- **Fragmento**:
++++++++++++++++++++

Por otra parte, fomentar el lazo social para crear cohesión (tierra fértil para la creación cultural) no debe reducirse a la cohesión imaginaria de los movimientos identitarios, las afinidades y demás filias. Las personas, independientemente del sexo, la religión, la etnia, la cultura, etc., deben ser reconocidas en tanto tales, y se deben poder autoreconocer como ciudadanos en una sociedad que promueve los valores fundamentales y los DH. Si la cultura es un simple “servicio”, sometido al etiquetado del mercado, la parcelación social y la fragmentación por afinidades o rasgos identitarios acaban por diseminar los esfuerzos colectivos y dejan la convergencia y la “empatía” a la ingeniería social, más o menos interesada, o simplemente a los avatares del marketing del mercado.

Un simple ejemplo muestra cómo se ha ido perdiendo ese lazo comunitario. Baste indicar lo fácil que resulta a veces establecerlo y no perderlo. No hace tanto tiempo, cuando una persona se incorporaba a un trabajo, a un puesto de de la administración o a una fábrica o un taller, pongamos por ejemplo a una plaza de profesor/a, lo primero que se hacía era enseñarle el centro, presentarle a los compañeros, darle a conocer a los alumnos, en fin, cumplir con ciertos ritos de paso que introducían a esta persona plenamente en la comunidad. Y si además se celebraba conjuntamente la llegada de “los nuevos” se establecían unos lazos que facilitaban su labor, ofrecían a los alumnos la oportunidad de conocer a sus nuevos profesores y se creaba un ambiente de mayor confianza y compromiso con el trabajo. Si a esto le añadimos un aminoramiento de los filtros burocráticos que ha de cumplir cualquier trabajador para hacer funcionar la máquina rutinaria, veremos que la calidad en el trabajo, en la enseñanza y en la cultura crece en lugar de menguar. Pero ¿quién establece los filtros de calidad en la educación y en la cultura? ¿La rentabilidad de los eventos? ¿Los organismos de evaluación que maquetan informes que nadie lee? ¿El interés del político de turno que alimenta la maquinaria electoral? Para mí es evidente, aunque no voy a entrar en ese complejo tema.

Una política cultural implica una reflexión de conjunto y no sólo de programaciones aleatorias según onomásticas, festividades o conmemoraciones

Creo que una política cultural implica una reflexión de conjunto y no sólo de programaciones aleatorias según onomásticas, festividades o conmemoraciones. La cultura necesita una tierra fértil en la que florecer, y su abono no se encuentra en el pragmatismo o en el oportunismo. 

La izquierda, si es capaz de unirse en algo de tan vital importancia, es la única que puede,y quizá tenga capacidad, para abordar este tema en profundidad. Pero si no se arma a la sociedad con mecanismos de participación a nivel social, político y profesional, con debates internos, sin la coerción milimétrica de informes justificadores, de etc..., disponiendo del tiempo suficiente para tales debates, en formatos accesibles a la participación ciudadana, con alicientes que abran expectativas reales a la expansión creativa y a la reflexión crítica, si este tipo de dinámicas no se crean, la tierra quedará baldía, seca y sin brotes que anuncien la primavera y no el apocalipsis.

++++++++++++++++++++

- **Ejercicios por resolver**:
A – ¿Dónde no se encuentra el abono de la cultura, según el fragmento sobre política cultural?
B – Reproduce del fragmento sobre política cultural el pasaje que empieza en "La izquierda, si" y termina en "no el apocalipsis.".

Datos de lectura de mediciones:

++++++++++++++++++++

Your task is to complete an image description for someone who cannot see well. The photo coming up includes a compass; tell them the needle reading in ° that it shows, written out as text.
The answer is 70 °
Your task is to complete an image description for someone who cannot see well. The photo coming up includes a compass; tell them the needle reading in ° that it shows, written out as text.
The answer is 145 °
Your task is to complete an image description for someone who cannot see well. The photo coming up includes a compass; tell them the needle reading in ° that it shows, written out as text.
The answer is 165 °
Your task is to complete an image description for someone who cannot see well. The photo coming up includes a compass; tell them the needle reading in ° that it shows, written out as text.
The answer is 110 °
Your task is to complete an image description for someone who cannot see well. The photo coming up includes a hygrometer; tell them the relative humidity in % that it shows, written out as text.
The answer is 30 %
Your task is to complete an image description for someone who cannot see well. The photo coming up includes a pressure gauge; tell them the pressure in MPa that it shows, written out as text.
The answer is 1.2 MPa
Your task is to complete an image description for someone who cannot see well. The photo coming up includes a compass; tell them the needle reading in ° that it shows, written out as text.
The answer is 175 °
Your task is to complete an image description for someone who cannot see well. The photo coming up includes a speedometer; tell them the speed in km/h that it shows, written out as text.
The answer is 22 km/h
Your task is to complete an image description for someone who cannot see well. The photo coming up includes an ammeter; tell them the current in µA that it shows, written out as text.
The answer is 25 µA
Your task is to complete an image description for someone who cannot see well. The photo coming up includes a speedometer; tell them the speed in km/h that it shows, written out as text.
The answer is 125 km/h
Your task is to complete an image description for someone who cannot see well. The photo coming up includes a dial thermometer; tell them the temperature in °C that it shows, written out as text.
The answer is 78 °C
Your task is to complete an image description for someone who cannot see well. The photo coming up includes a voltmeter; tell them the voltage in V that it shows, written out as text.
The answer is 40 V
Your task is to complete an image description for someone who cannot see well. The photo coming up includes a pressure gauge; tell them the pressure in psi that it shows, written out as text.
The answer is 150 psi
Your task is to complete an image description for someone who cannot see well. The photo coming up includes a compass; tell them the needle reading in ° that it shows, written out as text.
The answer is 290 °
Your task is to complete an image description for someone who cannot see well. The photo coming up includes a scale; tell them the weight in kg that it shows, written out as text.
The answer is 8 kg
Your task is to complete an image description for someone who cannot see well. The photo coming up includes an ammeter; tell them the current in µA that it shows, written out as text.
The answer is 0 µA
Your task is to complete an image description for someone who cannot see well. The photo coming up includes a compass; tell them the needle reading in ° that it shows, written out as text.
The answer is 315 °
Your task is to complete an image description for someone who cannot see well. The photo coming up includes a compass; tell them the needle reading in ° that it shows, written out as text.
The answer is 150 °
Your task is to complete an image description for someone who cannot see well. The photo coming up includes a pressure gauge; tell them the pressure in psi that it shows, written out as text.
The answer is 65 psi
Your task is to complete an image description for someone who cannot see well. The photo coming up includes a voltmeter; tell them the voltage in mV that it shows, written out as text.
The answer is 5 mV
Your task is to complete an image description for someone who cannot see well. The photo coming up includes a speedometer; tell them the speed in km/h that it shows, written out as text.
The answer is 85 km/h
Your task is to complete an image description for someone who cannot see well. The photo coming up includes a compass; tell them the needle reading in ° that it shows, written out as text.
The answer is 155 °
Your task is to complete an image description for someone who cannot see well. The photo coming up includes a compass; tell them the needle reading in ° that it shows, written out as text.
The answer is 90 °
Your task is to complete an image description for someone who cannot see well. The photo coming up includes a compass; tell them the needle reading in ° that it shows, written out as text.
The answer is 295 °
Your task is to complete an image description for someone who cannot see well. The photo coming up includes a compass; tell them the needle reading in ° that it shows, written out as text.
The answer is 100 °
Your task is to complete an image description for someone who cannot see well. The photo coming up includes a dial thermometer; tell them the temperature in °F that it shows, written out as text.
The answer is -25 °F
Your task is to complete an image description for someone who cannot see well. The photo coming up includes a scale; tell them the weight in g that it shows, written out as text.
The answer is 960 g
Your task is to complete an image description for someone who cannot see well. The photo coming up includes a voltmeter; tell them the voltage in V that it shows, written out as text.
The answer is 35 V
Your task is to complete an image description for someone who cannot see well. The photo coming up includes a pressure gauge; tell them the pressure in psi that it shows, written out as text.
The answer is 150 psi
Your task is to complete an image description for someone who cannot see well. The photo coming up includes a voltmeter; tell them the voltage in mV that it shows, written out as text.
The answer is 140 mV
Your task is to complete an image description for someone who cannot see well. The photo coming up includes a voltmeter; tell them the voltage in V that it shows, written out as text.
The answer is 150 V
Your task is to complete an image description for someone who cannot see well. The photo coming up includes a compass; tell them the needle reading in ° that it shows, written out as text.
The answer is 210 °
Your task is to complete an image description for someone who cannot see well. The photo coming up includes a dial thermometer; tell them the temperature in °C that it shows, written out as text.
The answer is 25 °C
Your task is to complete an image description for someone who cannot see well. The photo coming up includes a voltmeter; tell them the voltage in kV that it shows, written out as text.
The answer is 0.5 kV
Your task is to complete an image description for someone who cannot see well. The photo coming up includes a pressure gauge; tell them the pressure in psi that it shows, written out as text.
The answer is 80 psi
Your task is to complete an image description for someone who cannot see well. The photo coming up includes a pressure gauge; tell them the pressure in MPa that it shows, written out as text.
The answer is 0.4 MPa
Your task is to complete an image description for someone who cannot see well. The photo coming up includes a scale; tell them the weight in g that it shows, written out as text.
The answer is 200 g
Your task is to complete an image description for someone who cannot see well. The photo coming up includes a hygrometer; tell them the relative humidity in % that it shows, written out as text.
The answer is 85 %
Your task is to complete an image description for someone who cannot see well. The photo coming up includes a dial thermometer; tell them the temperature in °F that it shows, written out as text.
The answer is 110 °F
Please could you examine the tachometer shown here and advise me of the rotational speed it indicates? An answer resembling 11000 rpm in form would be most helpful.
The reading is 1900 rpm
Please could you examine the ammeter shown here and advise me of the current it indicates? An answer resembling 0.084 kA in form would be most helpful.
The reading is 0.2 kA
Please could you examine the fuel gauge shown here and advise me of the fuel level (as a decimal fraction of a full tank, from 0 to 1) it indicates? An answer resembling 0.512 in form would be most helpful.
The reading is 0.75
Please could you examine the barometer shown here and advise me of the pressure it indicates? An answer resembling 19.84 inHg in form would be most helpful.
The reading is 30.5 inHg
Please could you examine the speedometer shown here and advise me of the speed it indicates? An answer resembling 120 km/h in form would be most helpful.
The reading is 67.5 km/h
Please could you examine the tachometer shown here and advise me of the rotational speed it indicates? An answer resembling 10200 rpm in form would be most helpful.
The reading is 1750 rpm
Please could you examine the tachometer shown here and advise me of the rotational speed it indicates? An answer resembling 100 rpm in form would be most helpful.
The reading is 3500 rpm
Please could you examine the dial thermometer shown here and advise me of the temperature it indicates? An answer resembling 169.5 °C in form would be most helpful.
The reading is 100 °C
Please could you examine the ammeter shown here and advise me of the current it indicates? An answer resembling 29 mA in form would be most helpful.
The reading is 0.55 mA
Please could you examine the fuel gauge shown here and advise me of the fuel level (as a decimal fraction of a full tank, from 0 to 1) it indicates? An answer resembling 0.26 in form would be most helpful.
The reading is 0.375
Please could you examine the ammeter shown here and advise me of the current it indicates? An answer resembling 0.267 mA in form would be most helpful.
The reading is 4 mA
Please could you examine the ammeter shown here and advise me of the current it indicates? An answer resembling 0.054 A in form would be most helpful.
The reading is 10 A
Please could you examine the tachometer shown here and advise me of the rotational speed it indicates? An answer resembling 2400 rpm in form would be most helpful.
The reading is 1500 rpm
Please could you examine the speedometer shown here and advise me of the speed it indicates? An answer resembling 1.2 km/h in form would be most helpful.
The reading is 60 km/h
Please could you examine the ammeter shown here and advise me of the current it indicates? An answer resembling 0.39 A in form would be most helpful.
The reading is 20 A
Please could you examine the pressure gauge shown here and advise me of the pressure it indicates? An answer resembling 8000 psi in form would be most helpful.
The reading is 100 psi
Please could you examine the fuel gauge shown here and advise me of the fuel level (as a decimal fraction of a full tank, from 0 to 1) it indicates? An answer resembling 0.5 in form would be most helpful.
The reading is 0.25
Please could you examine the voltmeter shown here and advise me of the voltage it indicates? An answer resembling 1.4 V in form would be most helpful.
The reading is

++++++++++++++++++++

- **Respuestas en orden**:
A – En el pragmatismo o en el oportunismo.

B –
La izquierda, si es capaz de unirse en algo de tan vital importancia, es la única que puede,y quizá tenga capacidad, para abordar este tema en profundidad. Pero si no se arma a la sociedad con mecanismos de participación a nivel social, político y profesional, con debates internos, sin la coerción milimétrica de informes justificadores, de etc..., disponiendo del tiempo suficiente para tales debates, en formatos accesibles a la participación ciudadana, con alicientes que abran expectativas reales a la expansión creativa y a la reflexión crítica, si este tipo de dinámicas no se crean, la tierra quedará baldía, seca y sin brotes que anuncien la primavera y no el apocalipsis.